### Problem:
Find every line in the records that holds the string "SLOAD". Copy each one.

Plain-text engineering files
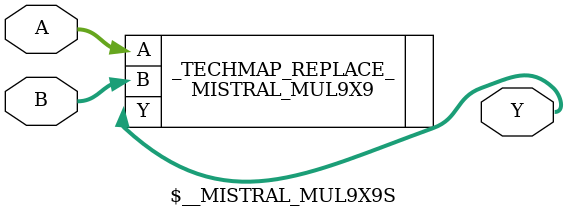
<source format=v>

module $__MISTRAL_FF_SYNCONLY (
    input DATAIN, CLK, ENA, SCLR, SLOAD, SDATA,
    output reg Q
);

MISTRAL_FF _TECHMAP_REPLACE_ (.DATAIN(DATAIN), .CLK(CLK), .ACLR(1'b1), .ENA(ENA), .SCLR(SCLR), .SLOAD(SLOAD), .SDATA(SDATA), .Q(Q));

endmodule

module $__MISTRAL_MUL27X27U (input [26:0] A, input [26:0] B, output [53:0] Y);

MISTRAL_MUL27X27 #(.A_SIGNED(0), .B_SIGNED(0)) _TECHMAP_REPLACE_ (.A(A), .B(B), .Y(Y));

endmodule

(* abc9_box *)
module $__MISTRAL_MUL27X27S (input [26:0] A, input [26:0] B, output [53:0] Y);

MISTRAL_MUL27X27 #(.A_SIGNED(1), .B_SIGNED(1)) _TECHMAP_REPLACE_ (.A(A), .B(B), .Y(Y));

endmodule

(* abc9_box *)
module $__MISTRAL_MUL18X18U (input [17:0] A, input [17:0] B, output [35:0] Y);

MISTRAL_MUL18X18 #(.A_SIGNED(0), .B_SIGNED(0)) _TECHMAP_REPLACE_ (.A(A), .B(B), .Y(Y));

endmodule

(* abc9_box *)
module $__MISTRAL_MUL18X18S (input [17:0] A, input [17:0] B, output [35:0] Y);

MISTRAL_MUL18X18 #(.A_SIGNED(1), .B_SIGNED(1)) _TECHMAP_REPLACE_ (.A(A), .B(B), .Y(Y));

endmodule

(* abc9_box *)
module $__MISTRAL_MUL9X9U (input [8:0] A, input [8:0] B, output [17:0] Y);

MISTRAL_MUL9X9 #(.A_SIGNED(0), .B_SIGNED(0)) _TECHMAP_REPLACE_ (.A(A), .B(B), .Y(Y));

endmodule

(* abc9_box *)
module $__MISTRAL_MUL9X9S (input [8:0] A, input [8:0] B, output [17:0] Y);

MISTRAL_MUL9X9 #(.A_SIGNED(1), .B_SIGNED(1)) _TECHMAP_REPLACE_ (.A(A), .B(B), .Y(Y));

endmodule

</source>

### Result of this exercise:
    input DATAIN, CLK, ENA, SCLR, SLOAD, SDATA,
MISTRAL_FF _TECHMAP_REPLACE_ (.DATAIN(DATAIN), .CLK(CLK), .ACLR(1'b1), .ENA(ENA), .SCLR(SCLR), .SLOAD(SLOAD), .SDATA(SDATA), .Q(Q));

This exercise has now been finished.